Tarefa: Escreva a continuação do texto sobre a organização do Estado brasileiro, começando logo depois da última frase dele.

Texto de leitura:
________________________

E, como vimos, mantivemos e ainda mantemos a organização do Estado brasileiro sob pressupostos não mais condizentes com a contemporaneidade nem a eficácia pretendida.
Cabe assinalar uma diferença nem sempre bem percebida entre as ações públicas e privadas. A ação privada é muito mais facilmente avaliada: deve apresentar lucro contábil, resultado financeiro positivo devido à ação operacional. A ação pública exige eficácia, adequabilidade dos meios aos objetivos e a competência agregadora e consonante para obter o ganho para o Estado e a Sociedade. Portanto o simplismo de avaliar a ação pública por indicadores financeiros mostra somente a incapacidade do analista.
A melhor modalidade de estruturar o Estado Nacional é pelos objetivos, facilitando assim as opções que seus executores deverão tomar diante das inescapáveis rotas distintas ou até conflitantes.
Temos dois eixos basilares do Estado Nacional contemporâneo: a soberania e a cidadania.

________________________

Extratos de dados:
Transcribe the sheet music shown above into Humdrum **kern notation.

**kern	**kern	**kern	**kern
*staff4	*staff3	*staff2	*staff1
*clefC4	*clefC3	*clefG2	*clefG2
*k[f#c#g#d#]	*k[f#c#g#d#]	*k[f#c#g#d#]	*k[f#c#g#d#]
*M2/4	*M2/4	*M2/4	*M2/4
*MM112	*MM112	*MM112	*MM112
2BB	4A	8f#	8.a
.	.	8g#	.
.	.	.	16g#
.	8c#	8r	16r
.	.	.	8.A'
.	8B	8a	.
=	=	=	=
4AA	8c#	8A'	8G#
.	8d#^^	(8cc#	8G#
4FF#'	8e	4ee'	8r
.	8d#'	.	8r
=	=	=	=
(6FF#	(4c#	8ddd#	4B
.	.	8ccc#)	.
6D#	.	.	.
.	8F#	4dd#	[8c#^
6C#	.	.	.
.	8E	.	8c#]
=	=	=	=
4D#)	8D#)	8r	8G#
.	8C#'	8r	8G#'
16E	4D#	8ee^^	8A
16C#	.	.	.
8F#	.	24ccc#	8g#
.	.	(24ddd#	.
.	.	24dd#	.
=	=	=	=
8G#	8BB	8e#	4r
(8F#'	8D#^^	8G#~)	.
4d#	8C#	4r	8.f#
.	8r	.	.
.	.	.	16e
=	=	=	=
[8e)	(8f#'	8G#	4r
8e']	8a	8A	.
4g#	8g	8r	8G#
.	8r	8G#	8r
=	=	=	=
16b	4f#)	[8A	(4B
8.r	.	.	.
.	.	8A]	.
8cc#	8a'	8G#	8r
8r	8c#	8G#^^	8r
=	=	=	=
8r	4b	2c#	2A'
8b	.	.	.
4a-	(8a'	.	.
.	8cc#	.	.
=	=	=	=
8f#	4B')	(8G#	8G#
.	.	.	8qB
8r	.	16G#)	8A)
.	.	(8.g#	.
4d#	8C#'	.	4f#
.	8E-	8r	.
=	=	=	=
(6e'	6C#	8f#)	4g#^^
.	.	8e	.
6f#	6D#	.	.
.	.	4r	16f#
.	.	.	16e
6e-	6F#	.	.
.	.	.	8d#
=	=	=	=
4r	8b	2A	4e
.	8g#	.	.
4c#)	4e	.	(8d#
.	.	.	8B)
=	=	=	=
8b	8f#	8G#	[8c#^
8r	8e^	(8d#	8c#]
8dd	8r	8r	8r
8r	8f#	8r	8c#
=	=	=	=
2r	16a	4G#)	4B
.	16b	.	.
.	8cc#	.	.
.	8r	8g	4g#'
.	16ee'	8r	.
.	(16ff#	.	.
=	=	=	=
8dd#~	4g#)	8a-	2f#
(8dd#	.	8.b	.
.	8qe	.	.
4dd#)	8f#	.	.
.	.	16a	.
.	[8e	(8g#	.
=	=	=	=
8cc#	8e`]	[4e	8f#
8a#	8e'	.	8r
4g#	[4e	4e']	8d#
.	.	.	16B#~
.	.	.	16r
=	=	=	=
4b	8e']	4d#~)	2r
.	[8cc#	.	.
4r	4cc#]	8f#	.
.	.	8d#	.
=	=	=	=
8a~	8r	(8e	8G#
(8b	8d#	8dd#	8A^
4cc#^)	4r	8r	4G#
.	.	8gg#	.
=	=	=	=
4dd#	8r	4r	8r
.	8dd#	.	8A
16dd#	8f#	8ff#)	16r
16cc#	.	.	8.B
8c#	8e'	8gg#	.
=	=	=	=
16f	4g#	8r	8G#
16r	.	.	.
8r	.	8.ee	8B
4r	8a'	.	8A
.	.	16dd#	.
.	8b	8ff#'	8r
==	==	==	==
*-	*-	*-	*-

________________________

Resposta escrita:
Caberá ao Estado Nacional, representando a sociedade como um todo e garantindo esta representatividade pela participação ativa, planejar e orientar todas as ações, públicas e privadas, para consecução das metas cronologicamente distribuídas. Como Abreu e Lima, resguardada a propriedade com função social, abrem-se diversas formas de organização desde o empreendedorismo individual às formas cooperativas e associativas empresariais.
Haverá, indiscutivelmente, funções unicamente cabíveis ao Estado, como da Defesa Nacional e da Garantia dos Direitos, para que interesses privados não desvirtuem seus objetivos. Também há de se atribuir a potestate estatal para garantir a própria soberania. Abdicar dos suportes materiais para o exercício do poder pode significar abdicar do próprio poder, o que é inadmissível quando se trata da Soberania Estatal, responsável por toda uma população nacional.
Assim considerando teríamos o Estado Nacional Brasileiro constituído de um único poder, centralizado quanto ao planejamento e o controle e descentralizado quanto à execução. Atuando diretamente como Estado e com Empresas Públicas, vinculadas aos organismos estatais.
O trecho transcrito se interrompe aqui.